Most of Revere’s playing time in 2011 came at the expense of Denard Span, but he will enter 2012 as the leading candidate to start in left field and should be able to hold down that title. He will need to improve upon his lackluster .619 OPS in 2011, but he did end the year on an upswing as he posted a .710 OPS in the month of September. As long asReverereceives the significant playing time that he should in 2012, he will be a valuable fantasy asset for owners in need of steals and he will definitely challenge Josh Willingham and Joe Mauer for the crown of “Most Valuable Twin” for fantasy owners.
2012 Outlook: With the Tigers loading up, this is the first season in recent memory that the Twins start the year as definitive underdogs in the AL Central. All hope is not lost, however, as the Indians, Royals, and White Sox didn’t do a whole lot in the offseason to improve their 2012 chances. As long as the Twins can stay healthy (which, as we’ve covered, is a risky proposition), they should be able to improve upon their 63-win season in 2011 and have an outside shot for the AL Wild Card.

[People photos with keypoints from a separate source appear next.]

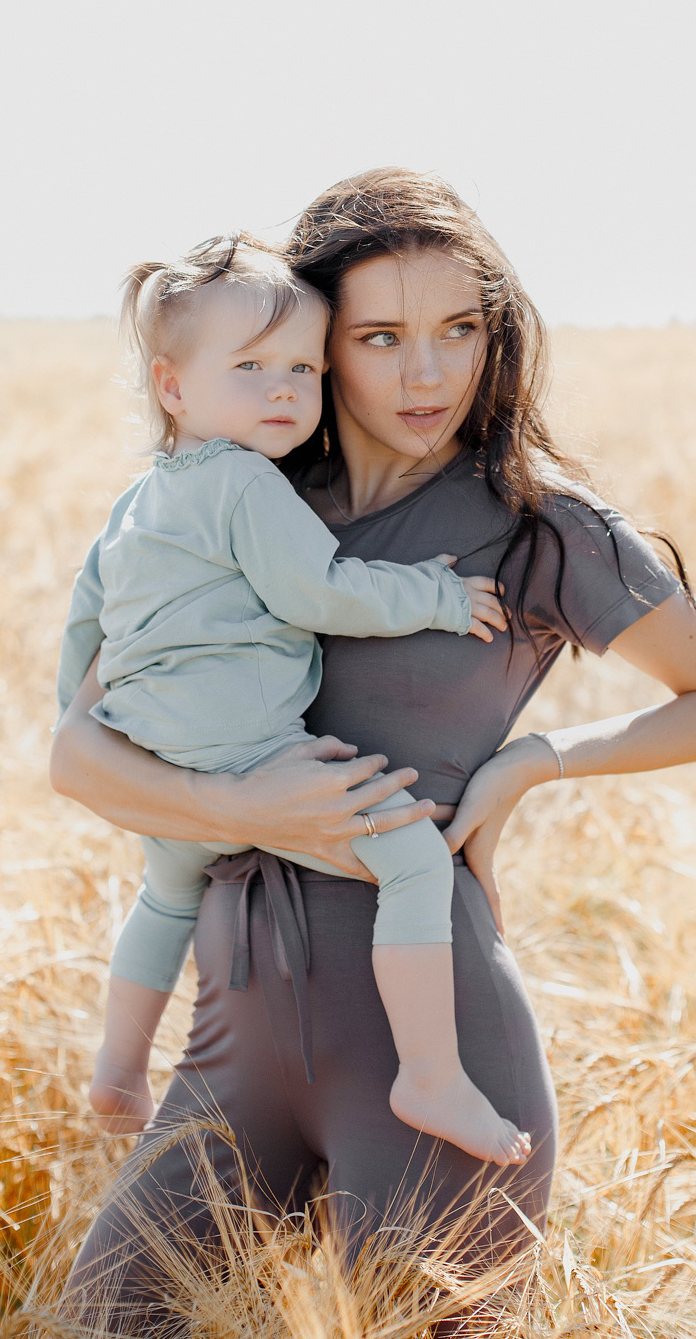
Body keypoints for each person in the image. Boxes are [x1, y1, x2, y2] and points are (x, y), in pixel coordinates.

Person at [51, 168, 696, 1327]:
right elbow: (75, 755)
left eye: (460, 331)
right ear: (314, 341)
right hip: (229, 1037)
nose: (428, 373)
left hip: (432, 1053)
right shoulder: (233, 498)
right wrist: (256, 813)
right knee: (105, 1314)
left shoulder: (541, 528)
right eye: (381, 336)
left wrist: (532, 761)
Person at [67, 233, 528, 1166]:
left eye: (303, 368)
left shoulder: (136, 501)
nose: (284, 389)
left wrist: (104, 725)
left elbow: (86, 633)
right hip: (242, 744)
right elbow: (316, 590)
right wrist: (435, 596)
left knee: (166, 894)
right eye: (250, 368)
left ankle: (118, 1065)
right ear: (172, 388)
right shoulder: (244, 481)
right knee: (410, 863)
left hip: (154, 747)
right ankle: (430, 1075)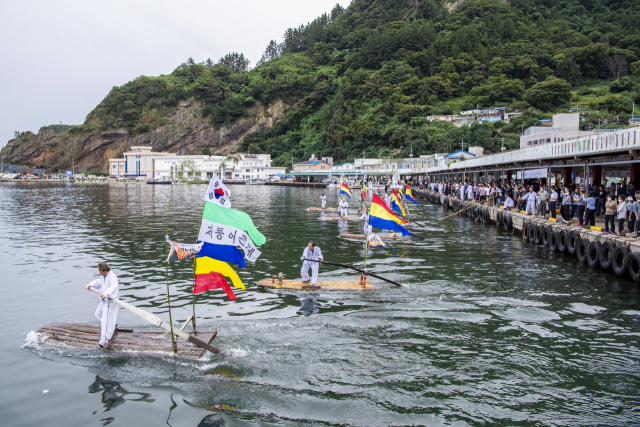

More importantly, fantasy baseball gems can be found on any team and the Twins provide owners with several buy-low opportunities. As long as the injury risks we’ve covered are taken into account, there is certainly value in scooping up Joe Mauer, Justin Morneau, and Franscisco Liriano in later rounds. Scott Baker, Matt Capps, Josh Willingham, Denard Span, Danny Valencia, and Ben Revere are several other interesting later-round options that fantasy owners would do well to grab as players to fill-out their rosters.